DATASET EXCERPTS:
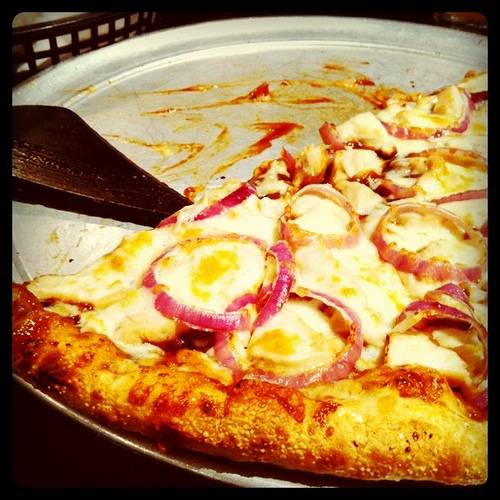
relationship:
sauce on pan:
[114, 55, 400, 197] [13, 10, 487, 490]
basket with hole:
[3, 1, 158, 78] [96, 22, 110, 34]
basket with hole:
[3, 1, 158, 78] [29, 37, 52, 52]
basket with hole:
[3, 1, 158, 78] [126, 12, 141, 27]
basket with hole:
[3, 1, 158, 78] [53, 31, 74, 48]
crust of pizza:
[3, 284, 499, 484] [10, 66, 487, 489]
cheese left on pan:
[13, 72, 489, 485] [10, 16, 487, 490]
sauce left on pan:
[63, 57, 441, 201] [10, 16, 487, 490]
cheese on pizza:
[26, 67, 489, 389] [10, 66, 487, 489]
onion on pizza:
[128, 206, 360, 376] [10, 66, 487, 489]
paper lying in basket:
[12, 9, 157, 69] [21, 17, 103, 57]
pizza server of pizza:
[11, 105, 194, 228] [10, 66, 487, 489]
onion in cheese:
[141, 233, 293, 330] [26, 67, 489, 389]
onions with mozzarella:
[193, 144, 357, 319] [68, 45, 481, 418]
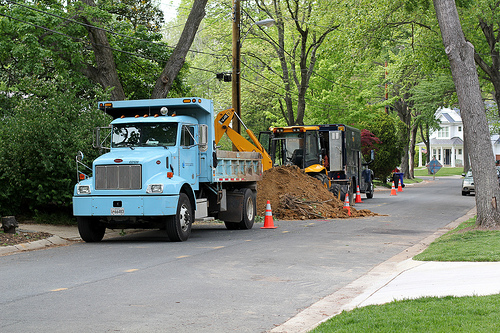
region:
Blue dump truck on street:
[69, 96, 259, 247]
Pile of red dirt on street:
[262, 159, 364, 228]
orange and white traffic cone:
[262, 196, 277, 234]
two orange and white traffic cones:
[338, 181, 363, 215]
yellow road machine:
[204, 103, 326, 223]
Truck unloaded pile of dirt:
[69, 85, 362, 253]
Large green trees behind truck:
[1, 1, 188, 217]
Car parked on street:
[461, 163, 482, 200]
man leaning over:
[389, 167, 410, 190]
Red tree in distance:
[358, 121, 382, 155]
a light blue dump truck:
[79, 96, 257, 239]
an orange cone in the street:
[261, 201, 292, 232]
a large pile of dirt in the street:
[254, 152, 376, 245]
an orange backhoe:
[214, 101, 335, 246]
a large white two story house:
[389, 91, 499, 186]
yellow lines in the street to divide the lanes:
[50, 264, 154, 307]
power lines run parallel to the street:
[221, 3, 329, 100]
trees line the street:
[398, 8, 497, 237]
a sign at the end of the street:
[413, 154, 447, 191]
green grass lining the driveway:
[326, 227, 499, 324]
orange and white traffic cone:
[246, 192, 282, 260]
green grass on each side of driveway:
[364, 231, 493, 331]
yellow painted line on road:
[0, 243, 201, 309]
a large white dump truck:
[81, 85, 326, 237]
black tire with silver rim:
[158, 193, 204, 255]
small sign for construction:
[408, 151, 451, 204]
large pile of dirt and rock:
[248, 148, 377, 244]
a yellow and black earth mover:
[231, 107, 331, 216]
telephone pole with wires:
[116, 33, 272, 95]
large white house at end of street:
[386, 80, 486, 223]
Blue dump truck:
[101, 107, 227, 234]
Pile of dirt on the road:
[263, 163, 333, 218]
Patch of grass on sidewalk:
[423, 218, 490, 279]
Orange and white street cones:
[389, 176, 404, 193]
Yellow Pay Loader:
[268, 124, 335, 201]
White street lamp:
[240, 13, 290, 45]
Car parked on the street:
[450, 160, 492, 207]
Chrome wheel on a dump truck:
[162, 199, 203, 229]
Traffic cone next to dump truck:
[252, 196, 281, 231]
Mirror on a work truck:
[367, 148, 387, 159]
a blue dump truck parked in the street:
[72, 95, 259, 241]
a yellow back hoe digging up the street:
[215, 106, 330, 188]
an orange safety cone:
[259, 198, 276, 229]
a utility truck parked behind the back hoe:
[318, 124, 374, 199]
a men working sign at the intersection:
[425, 157, 443, 181]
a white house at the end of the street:
[417, 107, 463, 161]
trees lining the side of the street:
[0, 0, 435, 86]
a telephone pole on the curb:
[229, 1, 242, 112]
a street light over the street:
[238, 17, 276, 47]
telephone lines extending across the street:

EXERCISE: Render the entries above as a JSON list of strings, one string per line, omitting blank lines and the pictures.

WRITTEN SOLUTION:
[
  "relationship:",
  "sauce on pan:",
  "[114, 55, 400, 197] [13, 10, 487, 490]",
  "basket with hole:",
  "[3, 1, 158, 78] [96, 22, 110, 34]",
  "basket with hole:",
  "[3, 1, 158, 78] [29, 37, 52, 52]",
  "basket with hole:",
  "[3, 1, 158, 78] [126, 12, 141, 27]",
  "basket with hole:",
  "[3, 1, 158, 78] [53, 31, 74, 48]",
  "crust of pizza:",
  "[3, 284, 499, 484] [10, 66, 487, 489]",
  "cheese left on pan:",
  "[13, 72, 489, 485] [10, 16, 487, 490]",
  "sauce left on pan:",
  "[63, 57, 441, 201] [10, 16, 487, 490]",
  "cheese on pizza:",
  "[26, 67, 489, 389] [10, 66, 487, 489]",
  "onion on pizza:",
  "[128, 206, 360, 376] [10, 66, 487, 489]",
  "paper lying in basket:",
  "[12, 9, 157, 69] [21, 17, 103, 57]",
  "pizza server of pizza:",
  "[11, 105, 194, 228] [10, 66, 487, 489]",
  "onion in cheese:",
  "[141, 233, 293, 330] [26, 67, 489, 389]",
  "onions with mozzarella:",
  "[193, 144, 357, 319] [68, 45, 481, 418]",
  "region:",
  "Blue dump truck on street:",
  "[69, 96, 259, 247]",
  "Pile of red dirt on street:",
  "[262, 159, 364, 228]",
  "orange and white traffic cone:",
  "[262, 196, 277, 234]",
  "two orange and white traffic cones:",
  "[338, 181, 363, 215]",
  "yellow road machine:",
  "[204, 103, 326, 223]",
  "Truck unloaded pile of dirt:",
  "[69, 85, 362, 253]",
  "Large green trees behind truck:",
  "[1, 1, 188, 217]",
  "Car parked on street:",
  "[461, 163, 482, 200]",
  "man leaning over:",
  "[389, 167, 410, 190]",
  "Red tree in distance:",
  "[358, 121, 382, 155]",
  "a light blue dump truck:",
  "[79, 96, 257, 239]",
  "an orange cone in the street:",
  "[261, 201, 292, 232]",
  "a large pile of dirt in the street:",
  "[254, 152, 376, 245]",
  "an orange backhoe:",
  "[214, 101, 335, 246]",
  "a large white two story house:",
  "[389, 91, 499, 186]",
  "yellow lines in the street to divide the lanes:",
  "[50, 264, 154, 307]",
  "power lines run parallel to the street:",
  "[221, 3, 329, 100]",
  "trees line the street:",
  "[398, 8, 497, 237]",
  "a sign at the end of the street:",
  "[413, 154, 447, 191]",
  "green grass lining the driveway:",
  "[326, 227, 499, 324]",
  "orange and white traffic cone:",
  "[246, 192, 282, 260]",
  "green grass on each side of driveway:",
  "[364, 231, 493, 331]",
  "yellow painted line on road:",
  "[0, 243, 201, 309]",
  "a large white dump truck:",
  "[81, 85, 326, 237]",
  "black tire with silver rim:",
  "[158, 193, 204, 255]",
  "small sign for construction:",
  "[408, 151, 451, 204]",
  "large pile of dirt and rock:",
  "[248, 148, 377, 244]",
  "a yellow and black earth mover:",
  "[231, 107, 331, 216]",
  "telephone pole with wires:",
  "[116, 33, 272, 95]",
  "large white house at end of street:",
  "[386, 80, 486, 223]",
  "Blue dump truck:",
  "[101, 107, 227, 234]",
  "Pile of dirt on the road:",
  "[263, 163, 333, 218]",
  "Patch of grass on sidewalk:",
  "[423, 218, 490, 279]",
  "Orange and white street cones:",
  "[389, 176, 404, 193]",
  "Yellow Pay Loader:",
  "[268, 124, 335, 201]",
  "White street lamp:",
  "[240, 13, 290, 45]",
  "Car parked on the street:",
  "[450, 160, 492, 207]",
  "Chrome wheel on a dump truck:",
  "[162, 199, 203, 229]",
  "Traffic cone next to dump truck:",
  "[252, 196, 281, 231]",
  "Mirror on a work truck:",
  "[367, 148, 387, 159]",
  "a blue dump truck parked in the street:",
  "[72, 95, 259, 241]",
  "a yellow back hoe digging up the street:",
  "[215, 106, 330, 188]",
  "an orange safety cone:",
  "[259, 198, 276, 229]",
  "a utility truck parked behind the back hoe:",
  "[318, 124, 374, 199]",
  "a men working sign at the intersection:",
  "[425, 157, 443, 181]",
  "a white house at the end of the street:",
  "[417, 107, 463, 161]",
  "trees lining the side of the street:",
  "[0, 0, 435, 86]",
  "a telephone pole on the curb:",
  "[229, 1, 242, 112]",
  "a street light over the street:",
  "[238, 17, 276, 47]",
  "telephone lines extending across the street:"
]